After breakfast in the Student Center, where the seniors learned about enrollment and scholarship opportunities, the group headed to the Health Simulation Building. In one ward, students crowded around a high-tech simulated patient used for clinical training.
An instructor asked for help and Ramani Westerfield, a Baker senior, volunteered to help pull a baby manikin from the artificial womb of a synthetic mother. Students were buzzing. The patient pushed, the head crowned, and Westerfield caught the baby and held it up to her classmates.
As the tour prepared to move on, she remembered something important.
“Wait,” Westerfield told her friends. “I need to take a picture with this baby I just delivered.”
A few minutes later, in Shelby Hall, the Baker students visited a wave simulator in the Coastal Hydraulics Laboratory. South is one of just 12 universities in the country with a coastal engineering program. The tour also stopped at the workspace where South students helped design and build a small satellite that was launched in July by the SpaceX rocket.
In the Shelby lobby, the seniors met President Bonner, who handed out souvenir buttons featuring SouthPaw, South’s mascot. He urged them to consider South for their university education. He hoped they were enjoying their tour.
“Who delivered the baby in the Sim Lab?” Bonner asked, smiling. “I just want you all to know that whether it’s healthcare, engineering or any other field, there’s something for everyone at South.”
Jaguars Tour Jackson
In October, instead of taking high school students to South, the University brought a little bit of South to them. Call it the Jaguar Road Show.
The tour made its first stop at the Jackson Academy gymnasium. The band played fight songs as cheerleaders tossed souvenir cups and T-shirts into a crowd of students. Bonner asked seniors to visit the South campus and consider going to college in Mobile.
After a 40-minute program, Headmaster Joe Jones thanked the South group for visiting the academy.
“This is the first time a university has made a presentation like this at our school,” Jones said. “No other school has done this. And we appreciate it.”
The South students and administrators jumped back on their bus and visited three other Clarke County high schools. In between music and cheers, they promoted everything from the Mitchell College of Business to the largest nursing program in the state to the new School of Marine and Environmental Sciences.
Students asked about admissions, financial aid and taking a tour. Teachers talked about their connections to South.

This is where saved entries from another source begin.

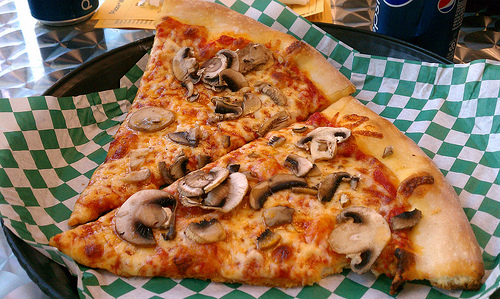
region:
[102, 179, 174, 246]
The pizza has a mushroom.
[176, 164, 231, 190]
The pizza has a mushroom.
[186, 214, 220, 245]
The pizza has a mushroom.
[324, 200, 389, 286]
The pizza has a mushroom.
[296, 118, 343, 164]
The pizza has a mushroom.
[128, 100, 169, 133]
The pizza has a mushroom.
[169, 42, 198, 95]
The pizza has a mushroom.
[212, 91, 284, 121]
The pizza has a mushroom.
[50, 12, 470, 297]
TWO SLICES OF PIZZA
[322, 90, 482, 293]
THE PIZZA CRUST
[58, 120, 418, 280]
THE CHEESE IS ON THE PIZZA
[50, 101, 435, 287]
THE MUSHROOMS ARE ON THE PIZZA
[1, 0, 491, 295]
THE PIZZA IS ON THE CHECKERED PAPER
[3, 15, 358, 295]
THE PLATE IS BLACK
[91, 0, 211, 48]
THE MENU IS YELLOW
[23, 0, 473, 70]
TWO DRINK CANS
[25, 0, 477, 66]
THE DRINK CANS ARE BLUE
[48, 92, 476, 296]
the slice of pizza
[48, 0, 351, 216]
the slice of pizza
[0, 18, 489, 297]
the paper under the pizza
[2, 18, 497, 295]
the paper is checkered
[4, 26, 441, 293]
the tray under the pizza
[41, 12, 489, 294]
the tray is black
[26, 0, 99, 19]
the can of soda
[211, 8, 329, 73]
the crust of the pizza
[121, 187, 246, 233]
mushrooms on the pizza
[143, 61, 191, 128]
melted cheese on the pizza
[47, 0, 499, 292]
two slices of pizza on a plate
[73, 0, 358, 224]
the slice of pizza has mushrooms on it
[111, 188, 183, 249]
this is a cooked mushroom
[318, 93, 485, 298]
the crust on a slice of pizza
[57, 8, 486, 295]
two slices of mushroom pizza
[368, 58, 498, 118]
green and white checkered parchment paper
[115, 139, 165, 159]
brown bubbly mozzarella cheese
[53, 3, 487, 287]
The slices are covered with brown bubbly cheese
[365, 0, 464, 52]
the bottom of a can of pepsi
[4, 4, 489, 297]
Two slices of pizza on a plate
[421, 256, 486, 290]
The end of a pizza crust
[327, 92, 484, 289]
The crust of a slice of pizza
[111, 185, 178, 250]
A slice of mushroom on a pizza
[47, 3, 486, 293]
Two pieces of cheese and mushroom pizza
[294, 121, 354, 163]
A slice of mushroom on a pizza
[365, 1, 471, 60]
Part of a soda can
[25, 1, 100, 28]
The bottom of a soda can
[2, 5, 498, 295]
A plate with checkered paper and pizza on it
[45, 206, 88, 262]
The tips of two slices of pizza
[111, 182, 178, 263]
A piece of food.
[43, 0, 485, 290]
Two pieces of pizza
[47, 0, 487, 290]
Two triangular pieces of pizza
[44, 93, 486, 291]
One triangular piece pizza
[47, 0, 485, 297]
Mushroom and cheese pizzas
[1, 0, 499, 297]
Pizzas on the green and white paper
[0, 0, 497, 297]
Black plate lined with green and white paper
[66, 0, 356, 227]
One triangular pizza with mushrooms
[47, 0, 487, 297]
Melted cheese on the pizza slices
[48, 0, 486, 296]
Mushrooms as toppings of pizzas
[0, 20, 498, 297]
Black disposable plate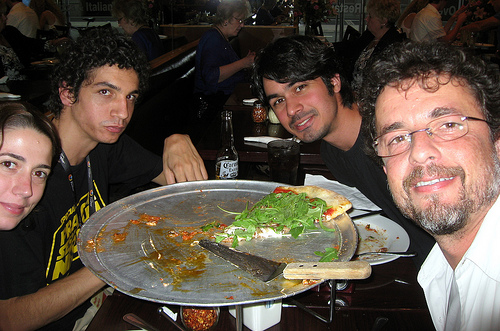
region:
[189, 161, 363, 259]
A piece of basil pizza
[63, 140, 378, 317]
A pizza pan with one slice left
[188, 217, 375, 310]
A pizza serving tool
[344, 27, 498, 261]
A man with curly hair and glasses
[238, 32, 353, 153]
A man with dark hair and eyes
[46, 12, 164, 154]
A man with curly dark hair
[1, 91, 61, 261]
A woman's face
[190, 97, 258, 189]
A beer bottle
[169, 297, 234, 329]
A jar of hot pepper flakes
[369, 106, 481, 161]
A man's glasses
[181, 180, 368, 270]
pizza with green on it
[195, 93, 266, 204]
glass bottle of beer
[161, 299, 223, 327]
crushed red pepper jar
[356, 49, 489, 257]
man with glasses taking photo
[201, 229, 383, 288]
Pizza cutter on tray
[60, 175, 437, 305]
Metal pizza tray on stand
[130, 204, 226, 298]
Pizza sauce on tray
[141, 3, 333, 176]
people eating in back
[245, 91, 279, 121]
Red pepper shaker on table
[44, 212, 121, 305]
yellow writing on shirt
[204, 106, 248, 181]
a corona beer bottle on the table.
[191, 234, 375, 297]
a spatula is on the pizza pan.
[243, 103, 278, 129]
spices are on the table.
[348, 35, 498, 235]
a man is wearing glasses.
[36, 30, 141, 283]
a man is wearing a black and yellow tea shirt.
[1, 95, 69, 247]
a woman is sitting next to the man.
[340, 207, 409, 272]
the white plate is empty.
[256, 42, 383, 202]
a man is wearing a black tea shirt.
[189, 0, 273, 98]
a woman is eating.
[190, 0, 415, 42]
two women are talking.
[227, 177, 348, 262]
pizza with lettuce on top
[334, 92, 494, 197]
person wearing glasses and smiling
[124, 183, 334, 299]
one piece of pizza on silver tray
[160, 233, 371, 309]
a silver pizza server withn wooden handle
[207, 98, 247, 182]
a bottle of corona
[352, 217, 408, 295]
white plate with silverware on it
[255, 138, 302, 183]
a cuo of watre with ice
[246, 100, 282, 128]
parmesan cheese and red peppers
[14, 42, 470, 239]
four people and a pizza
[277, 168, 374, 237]
white napkins on table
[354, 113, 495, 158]
The man is wearing glasses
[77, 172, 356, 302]
The plate is metal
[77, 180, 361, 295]
The plate is round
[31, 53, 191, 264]
The boy is wearing a black and yellow shirt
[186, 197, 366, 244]
A pizza slice is on top of the plate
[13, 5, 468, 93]
People are eating in booths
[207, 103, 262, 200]
A clear beer bottle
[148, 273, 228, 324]
A clear shaker with pepper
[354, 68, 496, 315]
The man is wearing a white shirt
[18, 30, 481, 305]
The people are sitting down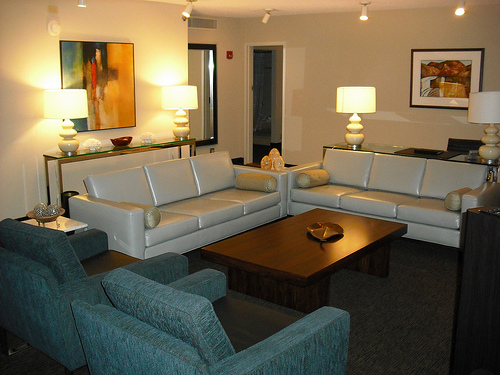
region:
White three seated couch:
[281, 144, 498, 252]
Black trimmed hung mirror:
[186, 39, 221, 149]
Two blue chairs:
[0, 215, 355, 374]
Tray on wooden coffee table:
[195, 204, 412, 307]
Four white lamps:
[40, 84, 499, 169]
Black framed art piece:
[404, 42, 486, 111]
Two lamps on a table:
[40, 82, 200, 215]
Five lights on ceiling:
[72, 0, 499, 26]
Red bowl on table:
[40, 132, 198, 217]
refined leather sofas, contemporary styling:
[62, 130, 499, 272]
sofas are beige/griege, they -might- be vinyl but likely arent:
[58, 138, 499, 266]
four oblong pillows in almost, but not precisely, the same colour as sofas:
[105, 166, 482, 236]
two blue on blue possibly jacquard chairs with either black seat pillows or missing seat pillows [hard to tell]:
[0, 206, 378, 372]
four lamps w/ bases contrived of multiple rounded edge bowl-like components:
[34, 61, 499, 164]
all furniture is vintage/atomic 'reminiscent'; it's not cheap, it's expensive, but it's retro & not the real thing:
[0, 22, 498, 372]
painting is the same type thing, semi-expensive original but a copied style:
[42, 31, 154, 138]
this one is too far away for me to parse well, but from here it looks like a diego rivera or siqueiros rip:
[408, 48, 485, 113]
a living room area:
[15, 31, 497, 334]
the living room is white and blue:
[12, 16, 489, 347]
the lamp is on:
[325, 68, 385, 153]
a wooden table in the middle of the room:
[208, 196, 432, 305]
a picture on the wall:
[37, 27, 156, 169]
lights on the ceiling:
[322, 7, 466, 29]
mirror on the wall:
[179, 39, 233, 150]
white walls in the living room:
[292, 23, 458, 174]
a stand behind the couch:
[38, 126, 212, 170]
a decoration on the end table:
[259, 147, 296, 186]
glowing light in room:
[173, 2, 209, 22]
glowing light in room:
[253, 5, 289, 33]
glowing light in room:
[350, 5, 378, 25]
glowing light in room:
[449, 4, 471, 26]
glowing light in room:
[40, 75, 111, 165]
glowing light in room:
[153, 70, 211, 144]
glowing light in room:
[322, 75, 390, 159]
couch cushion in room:
[116, 191, 206, 253]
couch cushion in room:
[153, 177, 246, 238]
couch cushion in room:
[203, 168, 283, 216]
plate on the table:
[305, 216, 347, 248]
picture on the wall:
[50, 39, 145, 142]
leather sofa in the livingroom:
[56, 150, 299, 256]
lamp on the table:
[157, 77, 201, 141]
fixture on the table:
[25, 197, 67, 231]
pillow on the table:
[296, 162, 329, 187]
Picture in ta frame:
[408, 46, 484, 111]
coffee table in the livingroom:
[194, 203, 409, 285]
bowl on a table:
[107, 126, 141, 155]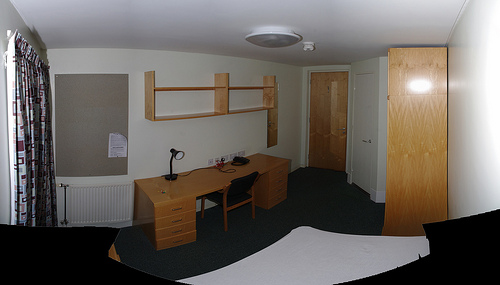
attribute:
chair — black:
[196, 170, 258, 233]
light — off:
[242, 29, 303, 49]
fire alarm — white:
[301, 41, 316, 51]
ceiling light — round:
[240, 25, 304, 52]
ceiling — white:
[12, 1, 460, 67]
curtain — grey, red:
[12, 30, 76, 248]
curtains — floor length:
[13, 31, 60, 251]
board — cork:
[59, 73, 187, 171]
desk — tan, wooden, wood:
[132, 148, 292, 247]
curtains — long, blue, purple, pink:
[8, 30, 63, 223]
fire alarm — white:
[297, 38, 321, 53]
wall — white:
[112, 48, 372, 250]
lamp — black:
[163, 147, 185, 179]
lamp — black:
[158, 146, 180, 200]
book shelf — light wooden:
[137, 65, 279, 116]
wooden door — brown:
[309, 71, 351, 171]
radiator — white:
[61, 179, 135, 231]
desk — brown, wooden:
[126, 155, 301, 255]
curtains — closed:
[10, 21, 81, 247]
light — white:
[238, 23, 304, 50]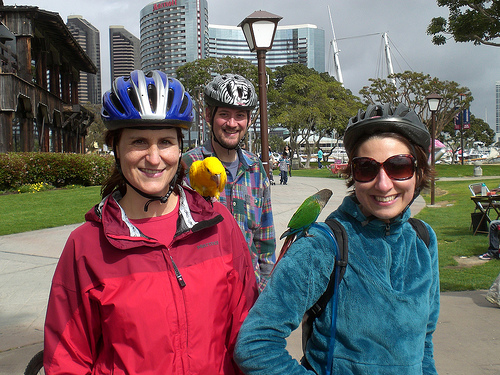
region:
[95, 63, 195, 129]
She has a blue helmet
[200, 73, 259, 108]
Gray helmet being worn by the man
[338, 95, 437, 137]
Gray helmet being worn by the woman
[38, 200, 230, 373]
A pink jacket worn by the woman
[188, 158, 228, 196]
Bird sitting on her shoulder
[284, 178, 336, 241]
Bird also sitting on her shoulder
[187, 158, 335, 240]
Two birds sit on their shoulders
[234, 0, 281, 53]
A lamp on top of the post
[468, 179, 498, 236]
A picnic table in the background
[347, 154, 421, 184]
Big sunglasses worn by the woman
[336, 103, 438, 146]
helmet on the person's head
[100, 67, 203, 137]
helmet on the person's head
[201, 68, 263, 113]
helmet on the person's head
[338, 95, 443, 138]
helmet on the woman's head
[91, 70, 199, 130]
helmet on the woman's head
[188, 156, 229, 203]
bird on woman's shoulder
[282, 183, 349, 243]
bird on woman's shoulder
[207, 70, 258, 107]
helmet on the man's head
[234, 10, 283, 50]
light fixture on top of pole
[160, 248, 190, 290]
zipper on woman's jacket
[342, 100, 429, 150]
Dark grey and black helmet.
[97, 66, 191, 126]
Blue and silver helmet.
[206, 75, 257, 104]
Silver helmet with black stripes.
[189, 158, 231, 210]
Yellow bird on woman's shoulder.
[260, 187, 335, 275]
Green bird on woman's shoulder.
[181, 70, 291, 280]
Man in checkered shirt.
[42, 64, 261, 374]
Woman wearing red jacket.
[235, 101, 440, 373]
Woman wearing blue jacket.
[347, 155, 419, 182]
Brown sunglasses worn by woman.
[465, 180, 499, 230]
Metal folding chair in grass.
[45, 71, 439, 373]
three people standing on a road in a park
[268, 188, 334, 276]
a green parrot on woman's shoulder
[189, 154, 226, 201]
a yellow parrot on woman's shoulder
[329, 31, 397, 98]
two white masts of a ship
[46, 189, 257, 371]
woman wearing a pink windbreaker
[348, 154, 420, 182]
woman wearing big brown sunglasses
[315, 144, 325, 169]
man wearing blue standing in a park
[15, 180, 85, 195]
yellow flowers on a lawn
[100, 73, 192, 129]
woman wearing a blue nd white helmet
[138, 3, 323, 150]
a silver round shaped building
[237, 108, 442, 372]
Woman wearing a blue sweater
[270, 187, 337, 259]
Bird on the woman's shoulder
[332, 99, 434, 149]
Helmet on the woman's head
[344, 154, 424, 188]
Sunglasses on the woman's face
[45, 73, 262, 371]
Woman wearing a red jacket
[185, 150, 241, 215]
Bird on the woman's shoulders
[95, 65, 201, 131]
Helmet on the woman's head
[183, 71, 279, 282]
Man standing behind the women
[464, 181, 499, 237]
Table and chair on grass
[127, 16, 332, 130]
Building in the background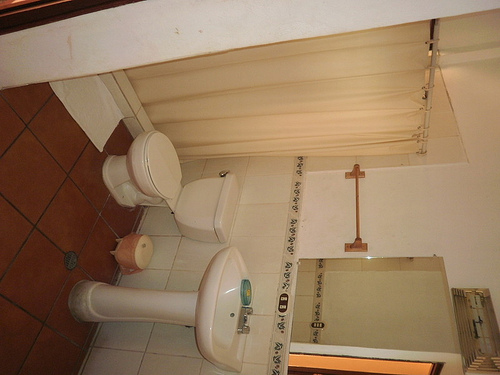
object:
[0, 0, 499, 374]
bathroom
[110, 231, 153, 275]
basket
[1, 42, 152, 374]
floor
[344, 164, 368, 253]
rack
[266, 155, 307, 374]
trim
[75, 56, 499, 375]
wall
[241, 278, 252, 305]
item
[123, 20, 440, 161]
shower curtain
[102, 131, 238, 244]
toilet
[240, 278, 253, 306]
sopdish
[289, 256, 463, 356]
mirror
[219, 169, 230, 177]
handle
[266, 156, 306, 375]
wall ppaper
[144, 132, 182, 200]
seat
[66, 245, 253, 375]
sink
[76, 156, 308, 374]
wall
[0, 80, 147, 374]
tiled floor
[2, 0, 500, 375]
room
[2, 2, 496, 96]
wall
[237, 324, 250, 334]
handle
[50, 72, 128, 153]
towel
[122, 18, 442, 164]
shower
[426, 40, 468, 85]
light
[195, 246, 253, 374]
sink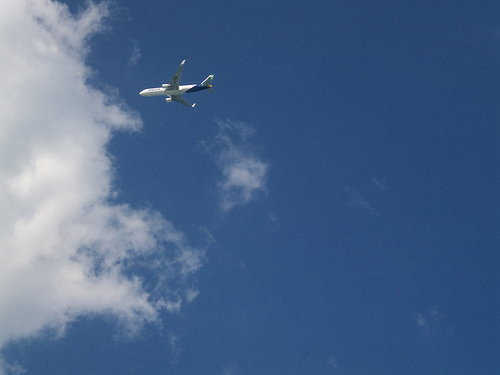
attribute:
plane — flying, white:
[130, 54, 223, 108]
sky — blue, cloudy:
[255, 15, 439, 116]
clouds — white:
[7, 16, 129, 138]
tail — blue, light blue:
[190, 73, 220, 102]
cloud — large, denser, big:
[5, 3, 124, 353]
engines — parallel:
[162, 78, 173, 108]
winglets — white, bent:
[178, 58, 199, 110]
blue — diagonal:
[189, 81, 206, 96]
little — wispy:
[222, 114, 264, 203]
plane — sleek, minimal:
[131, 51, 226, 112]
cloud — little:
[195, 108, 276, 220]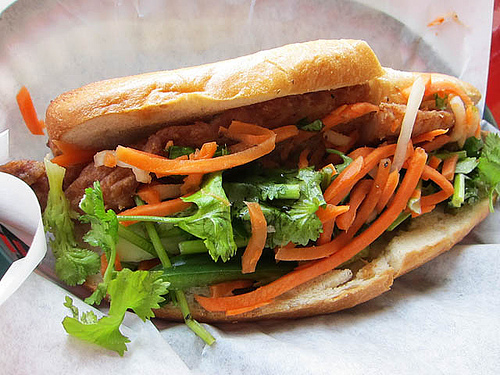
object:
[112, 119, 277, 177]
carrot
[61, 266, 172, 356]
lettuce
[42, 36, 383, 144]
bun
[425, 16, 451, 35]
sauce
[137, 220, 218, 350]
stick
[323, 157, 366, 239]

Tiffany Newsom, a counselor at Clarke Prep School, said her daughter was a Jaguar. She got a kick out of the South traveling show.
“We’ve had different colleges come here,” Newsom said, laughing, “but they weren’t as much fun.”
Baker Legacy on Campus
The campus tours are a South 101 course for prospective students – an introductory mix of campus spots, academic programs and school spirit. Over a breakfast of chicken biscuits, Amanda Owens, an admissions officer and recruiter, gave Baker students a brief overview before leading them in a chant of “Go Jags.” She showed them how to hold their thumb and index finger to form the letter J for Jaguars.
“Use your left hand,” she said. “Your left hand.”
I know a lot of Baker graduates who are leaders at South,” she told them. “They’re involved in things. You see them on campus. Baker has a legacy at South.”
Ashleigh Taylor, a South tour guide who lives on campus, took over the second half of the campus tour. She showed the students around Camellia Hall, a residence hall that is home base for many entering first-year students. She emphasized building security, with a system of keys and swipe cards, and answered questions about choosing rooms and roommates.
Leading lots of tours has taught Taylor what engages high school students. She hits the highlights. She knows what they’ll be talking about the next day at school.
“Definitely the Rec Center pools and climbing wall,” she said. “And they also love getting to walk on the turf of the football stadium.”